• **Document section**:
▼

# bulb popped... it's that normal?



## ticopowell (Jan 3, 2013)

Hi all, I have an Epson 9700ub and as I was watching it tonight the bulb popped, made my wife jump, the screen went black(of course) and the red led turned on. This is after noticing the brightness drop dramatically yesterday and today. The color in thx mode was very green as well. I had it in vivid mode and the brightness all the way up in order to watch anything without it bothering me to bad. Is this normal for when a bulb goes out? I knew they got dimmer, but I thought it took more time. The bulb had 1300 hours on it also. Thanks for the help!

Sent from my awesome phone using HT Shack


----------



## NBPk402 (Feb 21, 2012)

I would have to say... Not normal. You now will need to clean all the glass out of the projector in addition to getting a new bulb.


----------



## tonyvdb (Sep 5, 2007)

Generally it is not normal, with 1300hrs it should have lasted much longer.
The big issue is the the broken glass is very hot and can cause damage to the inside of the projector so hopefully it did not.


----------



## ticopowell (Jan 3, 2013)

Thanks for the quick replies, it is still under warranty, but it usually doesn't cover the bulb to my knowledge, and the place I bought it from is on Texas so they can't do much even if they wanted to. I emailed Epson, and I will call tomorrow and see what they can do to help.

Sent from my awesome phone using HT Shack


----------



## robsong (Apr 3, 2010)

They should give you a replacement. This was a know problem with these bulb going bad early. These bulbs should last in normal mode 2000 and eco 4000 hours.


----------



## ticopowell (Jan 3, 2013)

They gave me a replacement, they said that this is the only one I get outside of the 90 day bulb warranty. I just hope that the new one doesn't break after another thousand hours... hard to get that much watching done in 90 days! haha... 
Ill let you know when it arrives, they said 2-5 business days for it to get here.


----------



## NBPk402 (Feb 21, 2012)

ticopowell said:


> They gave me a replacement, they said that this is the only one I get outside of the 90 day bulb warranty. I just hope that the new one doesn't break after another thousand hours... hard to get that much watching done in 90 days! haha...

▲

• **Dataset content**:
▼

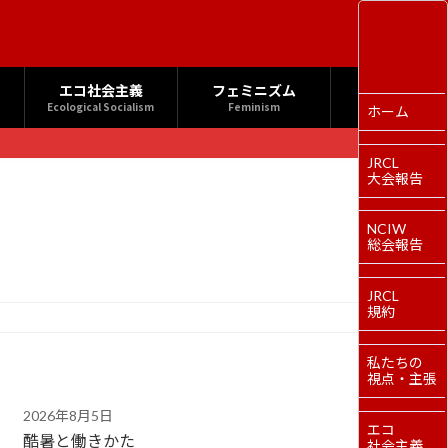
エコ社会主義
フェミニズム
Ecological Socialism
Feminism
ホーム
JRCL
大会報告
NCIW
総会報告
JRCL
規約
私たちの
視点・主張
2026年8月5日
エコ
酷暑と働きかた
社会主義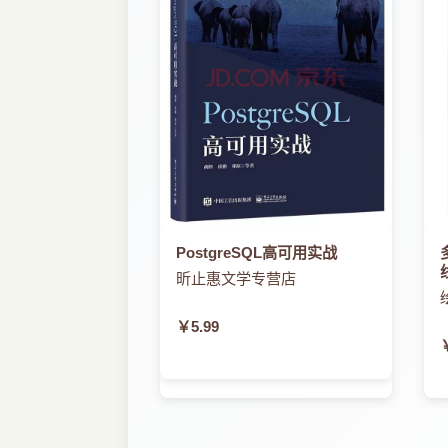
PostgreSQL高可用实战
昕止惠文学专营店
￥5.99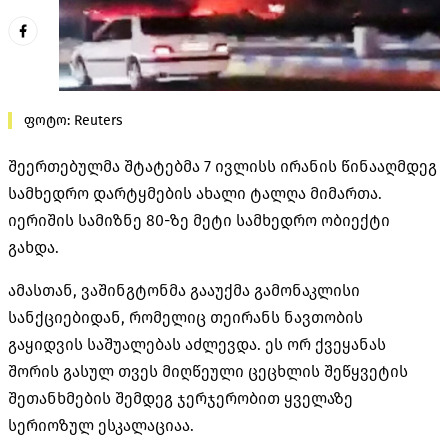
ფოტო: Reuters
შეერთებულმა შტატებმა 7 ივლისს ირანის წინააღმდეგ
სამხედრო დარტყმების ახალი ტალღა მიმართა.
იერიშის სამიზნე 80-ზე მეტი სამხედრო ობიექტი
გახდა.
ამასთან, ვაშინგტონმა გააუქმა გამონაკლისი
სანქციებიდან, რომელიც თეირანს ნავთობის
გაყიდვის საშუალებას აძლევდა. ეს ორ ქვეყანას
შორის გასულ თვეს მიღწეული ცეცხლის შეწყვეტის
შეთანხმების შემდეგ ჯერჯერობით ყველაზე
სერიოზულ ესკალაციაა.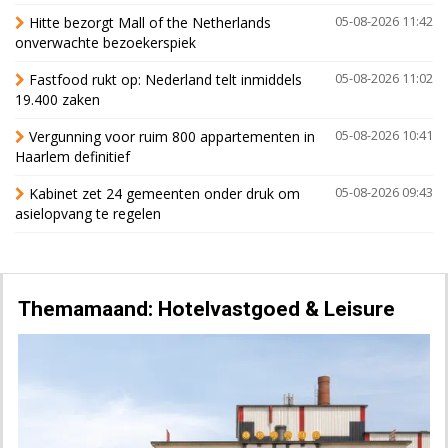
Hitte bezorgt Mall of the Netherlands
05-08-2026 11:42
onverwachte bezoekerspiek
Fastfood rukt op: Nederland telt inmiddels
05-08-2026 11:02
19.400 zaken
Vergunning voor ruim 800 appartementen in
05-08-2026 10:41
Haarlem definitief
Kabinet zet 24 gemeenten onder druk om
05-08-2026 09:43
asielopvang te regelen
Themamaand: Hotelvastgoed & Leisure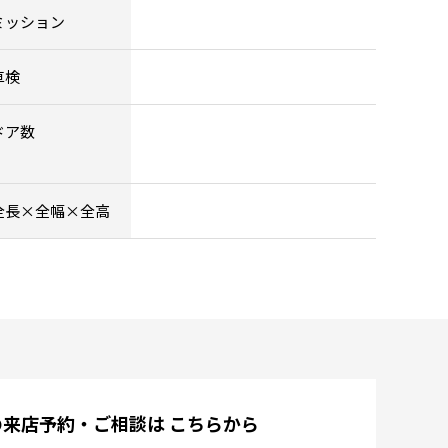
ミッション
車検
ドア数
全長×全幅×全高
の来店予約・ご相談は
こちらから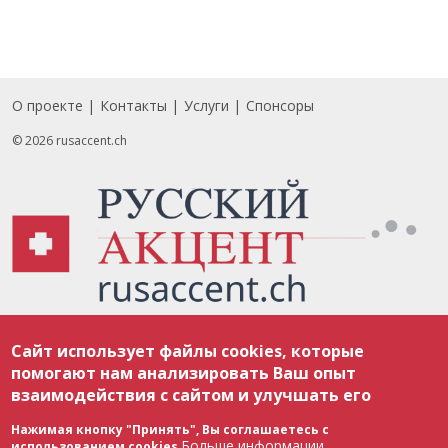
О проекте
Контакты
Услуги
Спонсоры
Footer
© 2026 rusaccent.ch
Все материалы, размещенные на веб-сайте rusaccent.ch, охраняются в
Сайт использует файлы cookies, которые
соответствии с законодательством Швейцарии об авторском праве и
международными соглашениями. Полное или частичное использование
помогают нам анализировать Ваш опыт
материалов возможно только с разрешения редакции. В случае полного
взаимодействия с сайтом и улучшать его
или частичного воспроизведения материалов сайта rusaccent.ch,
ОБЯЗАТЕЛЬНА АКТИВНАЯ ГИПЕРССЫЛКА на конкретный заимствованный
текст. Фотоизображения, размещенные редакцией rusaccent.ch, являются
Нажимая кнопку "Принять", Вы соглашаетесь с
ее исключительной собственностью. Полное или частичное
Больше информации
использованием cookies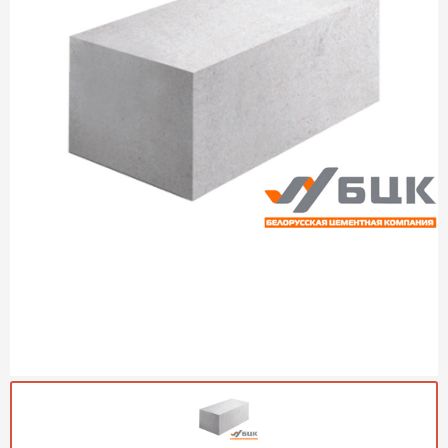
Газобетон Могилевский
Газобетон (ЕвроАэроБетон)
Газосиликат
ПЕРЕЙТИ
Газобетон ЛСР
Газобетон Аэрок
Газобетон Poritep
ПЕРЕЙТИ
Газобетон ДСК Грас
Газобетон Могилевский КСИ
ПЕРЕЙТИ
Газобетон CubiBlock
Газобетон Белорусский (БЦК)
Газобетон Калужский
ПЕРЕЙТИ
Газобетон ВКБлок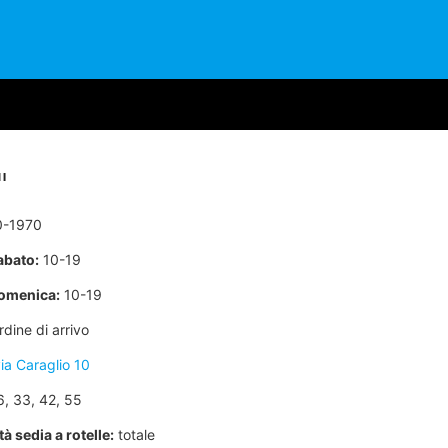
I
-1970
abato:
10-19
omenica:
10-19
dine di arrivo
ia Caraglio 10
6, 33, 42, 55
à sedia a rotelle:
totale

▲

• **Work instructions**:
[A] Answer these from the projector bulb thread:
(i) How many hours were on the bulb when it popped?
(ii) How many hours should these bulbs last in normal mode and in eco mode?
(iii) How long did Epson say the replacement would take to arrive?
[B] Repeat word for word the part of the projector bulb thread that opens with the words containing "I would have" and closes with "lasted much longer.".

• **Outputs for the tasks**:
[A]
(i) 1300 hours.
(ii) 2000 hours in normal mode and 4000 hours in eco mode.
(iii) 2-5 business days.

[B]
I would have to say... Not normal. You now will need to clean all the glass out of the projector in addition to getting a new bulb.


----------



## tonyvdb (Sep 5, 2007)

Generally it is not normal, with 1300hrs it should have lasted much longer.